Seasonality matters more than the headline number
Most natural-hazard risk is seasonal. Atlantic hurricane season runs June through November (peak August to October). Pacific typhoon season is broadly May to October. Indian Ocean monsoon flooding peaks June to September in South Asia. North Atlantic storm surge weights winter months. Volcanic and seismic risk is non-seasonal but clusters geographically; a country’s baseline score factors this in, but your specific itinerary’s exposure depends on which region you visit. The country safety guide’s natural- hazards chapter breaks it down by region.
What to actually do
Three concrete steps that move you out of the “tourist who got caught in it” bucket: enrol in your government’s traveller-notification programme (STEP for US citizens, LOCATE for UK, Smartraveller subscription for AU) so embassies can reach you in a major incident; download offline maps of your destination before you arrive (Maps.me or Google Maps offline) because mobile networks fail first in most disasters; and read the relevant Field Manual response guide for the specific hazard your destination carries. How to survive an earthquake while travelling and the wildfire, flood, and hurricane equivalents are linked from the relevant country safety guides.
Related for Chile
Long-form context
Chile is one of the safest countries in Latin America by every general crime measure and operates as the most-developed traveller infrastructure in South America. The risks are concentrated and specific: the Santiago petty-crime baseline that has risen materially since 2019, the world’s most active subduction-zone earthquake exposure on the Pacific coast, the Atacama altitude profile, the rapidly-changing Patagonian weather window, and a lingering 2019 social-protest legacy that occasionally produces street disorder around Plaza Baquedano. This guide unpacks the SHOA tsunami warning system, the Santiago barrio map, the Atacama acclimatisation logic, the Patagonian weather window, and the practical contacts that shape a Chilean itinerary.

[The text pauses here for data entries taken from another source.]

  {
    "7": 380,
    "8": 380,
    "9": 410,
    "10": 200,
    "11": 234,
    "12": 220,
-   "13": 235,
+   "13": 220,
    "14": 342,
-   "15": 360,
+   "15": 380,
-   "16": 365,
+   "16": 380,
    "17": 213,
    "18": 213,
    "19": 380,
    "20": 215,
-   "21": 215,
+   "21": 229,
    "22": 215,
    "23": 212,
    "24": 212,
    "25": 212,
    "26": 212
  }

Frequently asked about Chile
What natural hazards affect Chile?
Chile's natural-disaster sub-score is 0/100. It combines long-term hazard exposure (fault lines, tropical cyclone tracks, volcanic chains, flood basins) with the live event feed from USGS, NOAA, NHC, JMA, GVP, and regional agencies. Currently active events are listed in the recent-signals feed above.

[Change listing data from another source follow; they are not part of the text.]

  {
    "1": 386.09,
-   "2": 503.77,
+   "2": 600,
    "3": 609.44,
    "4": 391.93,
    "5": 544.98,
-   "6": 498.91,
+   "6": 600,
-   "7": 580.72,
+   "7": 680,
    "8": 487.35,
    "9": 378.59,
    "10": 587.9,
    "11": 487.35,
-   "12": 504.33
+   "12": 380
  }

When is hurricane / typhoon season in Chile?
Atlantic hurricane season runs June through November (peak August to October). Pacific typhoon season is broadly May to October. Indian Ocean cyclone season splits between November to April (southern hemisphere) and April to December (Bay of Bengal). Chile's specific exposure window is documented in the country safety guide.

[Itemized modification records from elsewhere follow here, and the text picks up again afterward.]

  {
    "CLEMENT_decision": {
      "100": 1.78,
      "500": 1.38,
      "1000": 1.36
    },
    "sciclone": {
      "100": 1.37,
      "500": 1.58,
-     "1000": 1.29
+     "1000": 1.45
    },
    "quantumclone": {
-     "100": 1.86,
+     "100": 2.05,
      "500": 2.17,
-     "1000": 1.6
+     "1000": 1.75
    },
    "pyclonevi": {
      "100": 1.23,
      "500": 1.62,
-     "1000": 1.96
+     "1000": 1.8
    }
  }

What should I do if a natural disaster happens while I am in Chile?
Three concrete steps before you go: enrol in your government's traveller-notification programme (STEP for US, LOCATE for UK, Smartraveller subscription for AU), download offline maps because mobile networks fail first in major incidents, and read the relevant Field Manual response guide (earthquake, hurricane, wildfire, flood) for the specific hazard your destination carries.